**Task directions**:
What you return must match the records below exactly, apart from the omitted pictures.

**Provided entries**:
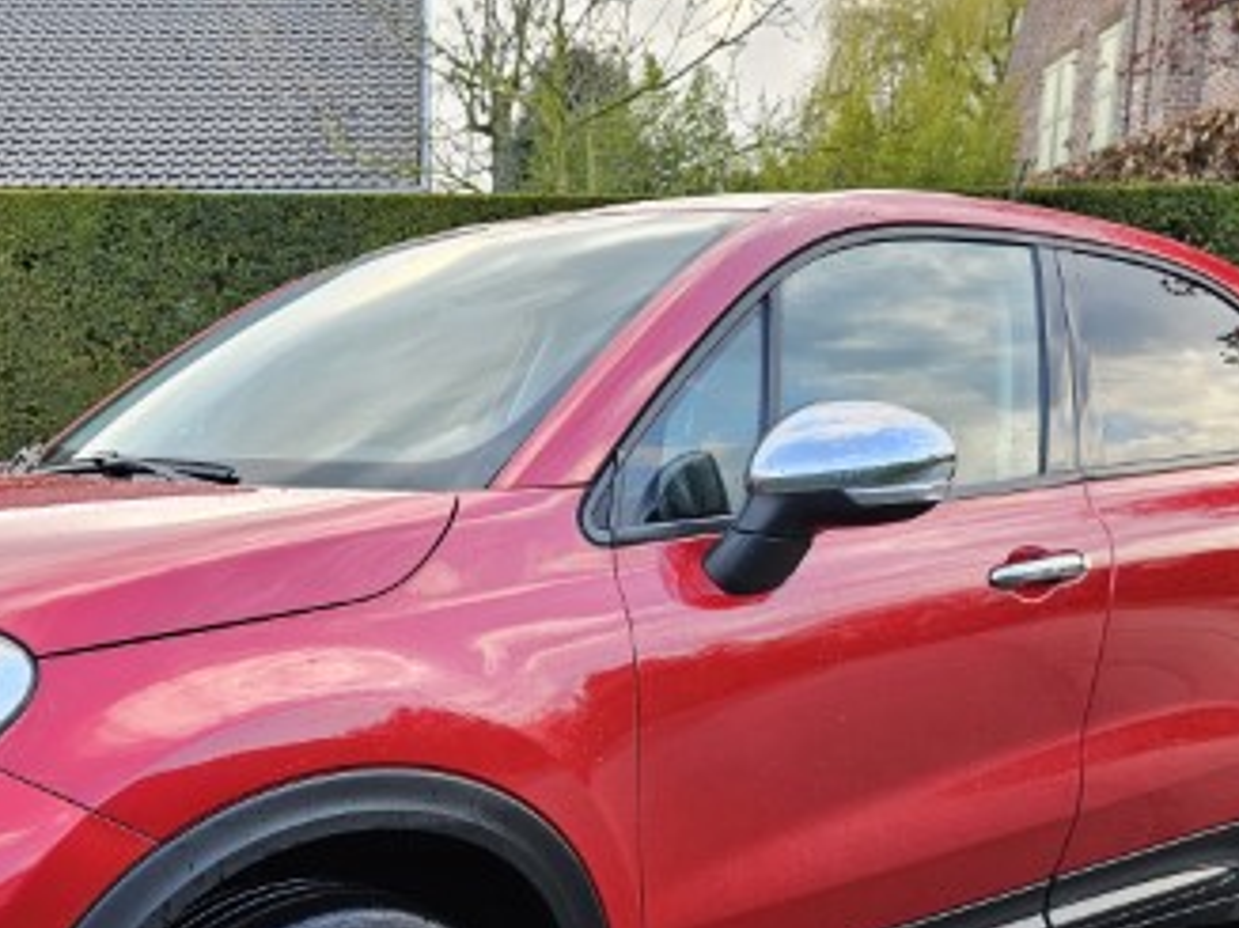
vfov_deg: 30.4
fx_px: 1610
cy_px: 883
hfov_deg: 41.6
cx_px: 421
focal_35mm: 45
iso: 40
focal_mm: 6.3
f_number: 1.7
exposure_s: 1/180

**Answer below**:
vfov_deg: 30.4
fx_px: 1610
cy_px: 883
hfov_deg: 41.6
cx_px: 421
focal_35mm: 45
iso: 40
focal_mm: 6.3
f_number: 1.7
exposure_s: 1/180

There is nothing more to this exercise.